Why am I telling you this? Well, it’s for your own good and the good of your children and grandchildren. Seriously.

Based on scientific findings, believe it or not, in the 1966 song, “Wild Thing” by The Troggs, the lyrics “Wild thing…you make my heart sing… You make everything groovy,” may have been a little more relevant than one might have thought.

It seems that researchers have found that time in the wild not only boosts creativity but both insight and problem solving as well. There is even evidence that our minds thrive when we “get away from it all.”

Research conducted at the University of Kansas concludes that people from all walks of life show startling cognitive improvement — for instance, a 50 percent boost in creativity — after living in nature for just a few days.

Ruth Ann Atchley, whose research was featured in Backpacker magazine, said the “soft fascination” of the natural world appears to refresh the human mind, offering refuge from the cacophony of modern life.”

“We’ve got information coming at us from social media, electronics and cell phones,” said Atchley, associate professor and chair of psychology at KU. “We constantly shift attention from one source to another, getting all of this information that simulates alarms, warnings, and emergencies. Those threats are bad for us. They sap our resources to do the fun thinking, and cognition humans are capable of — things like creativity, or being kind and generous, along with our ability to feel good and be in a positive mood.”

As difficult as it is to believe, the researcher said that nature could stimulate the human mind without the often-menacing distractions of life in the 21st-century.

“Nature is a place where our mind can rest, relax and let down those threat responses,” said Atchley. “Therefore, we have resources left over — to be creative, to be imaginative, to problem solve — that allow us to be better, happier people who engage in a more productive way with others.”
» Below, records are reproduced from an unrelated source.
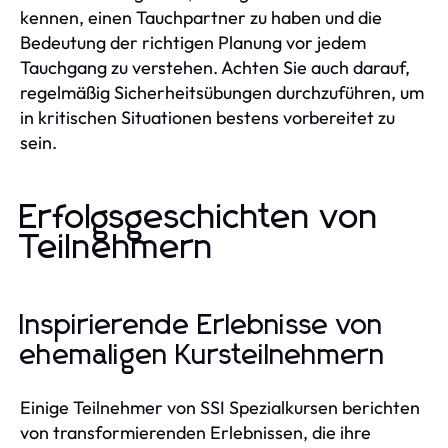
kennen, einen Tauchpartner zu haben und die
Bedeutung der richtigen Planung vor jedem
Tauchgang zu verstehen. Achten Sie auch darauf,
regelmäßig Sicherheitsübungen durchzuführen, um
in kritischen Situationen bestens vorbereitet zu
sein.
Erfolgsgeschichten von
Teilnehmern
Inspirierende Erlebnisse von
ehemaligen Kursteilnehmern
Einige Teilnehmer von SSI Spezialkursen berichten
von transformierenden Erlebnissen, die ihre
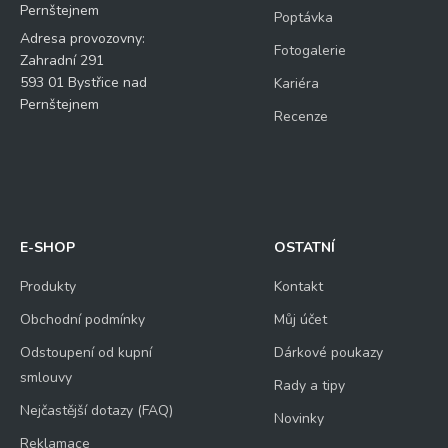
Pernštejnem
Poptávka
Adresa provozovny:
Fotogalerie
Zahradní 291
593 01 Bystřice nad
Kariéra
Pernštejnem
Recenze
E-SHOP
OSTATNÍ
Produkty
Kontakt
Obchodní podmínky
Můj účet
Odstoupení od kupní
Dárkové poukazy
smlouvy
Rady a tipy
Nejčastější dotazy (FAQ)
Novinky
Reklamace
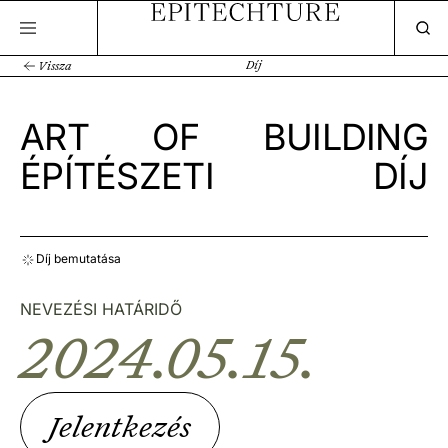
Díj
Vissza
ART OF BUILDING
ÉPÍTÉSZETI DÍJ
Díj bemutatása
NEVEZÉSI HATÁRIDŐ
2024.05.15.
Jelentkezés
Atchley led a team that conducted initial research on a backpacking trip in Utah with the Remote Associates Test, a word-association exercise used for decades by psychologists to gauge creative intelligence. Her fellow researchers included Paul Atchley, associate professor of psychology at KU, and David Strayer, professor of cognition and neural science at the University of Utah.

Intrigued by positive results, the researchers partnered with Outward Bound, the Golden, Colorado-based nonprofit that leads educational expeditions into nature for people of many backgrounds. About 120 participants on outings in places like Alaska (of course), Colorado and California completed the “RAT” test.

“We worked with a number of backpacking groups,” Ruth Ann Atchley said. “Four backpacker groups took the test before they hit the trail, and then four different groups did it on the fourth day just like we had done before. The data across age groups —regular folks from age 18 into their 60s — showed an almost 50 percent increase in creativity. It really worked in the sense that it was a well-used measure and we could see such a big difference in these two environments.”

Best of all, she said that the benefits of nature belong to anyone who immerses themselves completely into the wilderness for what is equivalent to a long weekend.

“There’s growing advantage over time to being in nature,” said Ruth Ann Atchley. “We think that it peaks after about three days of really getting away, turning off the cell phone, not hauling the iPad and not looking for internet coverage. It’s when you have an extended period surrounded by that softly fascinating environment that you start seeing all kinds of positive effects in how your mind works.”

As a semi-recent transplant to Alaska (my husband and I moved to Juneau six years ago), I couldn’t help but wonder how many Southeast Alaskans were taking advantage of the great outdoors in their own backyard. Even though we have such a vast array of outdoor experiences at our fingertips, many of us may not be spending substantial time taking advantage of them.

How much time are you on a computer, mobile device or in front of the TV binge-watching something on Netflix or watching some ball game? How much time are your kids are doing the same? I venture to guess it’s much, much more than you realize.

What if you or your kids took the time and made an effort to spend more time communing with the natural world rather than the virtual one? Would your kids’ grades be better? Would you be more productive and creative at work? Would your problem-solving skills be better during a personal or family crisis? According to this research, the answer is, “Most likely.”

My feeling is that this discovery may be as important as the discovery of how important “family dinners” are when it comes to personal development. And while I freely own my limitations, we all have them, take baby steps, forget the weather, put on the appropriate gear and GET OUTSIDE!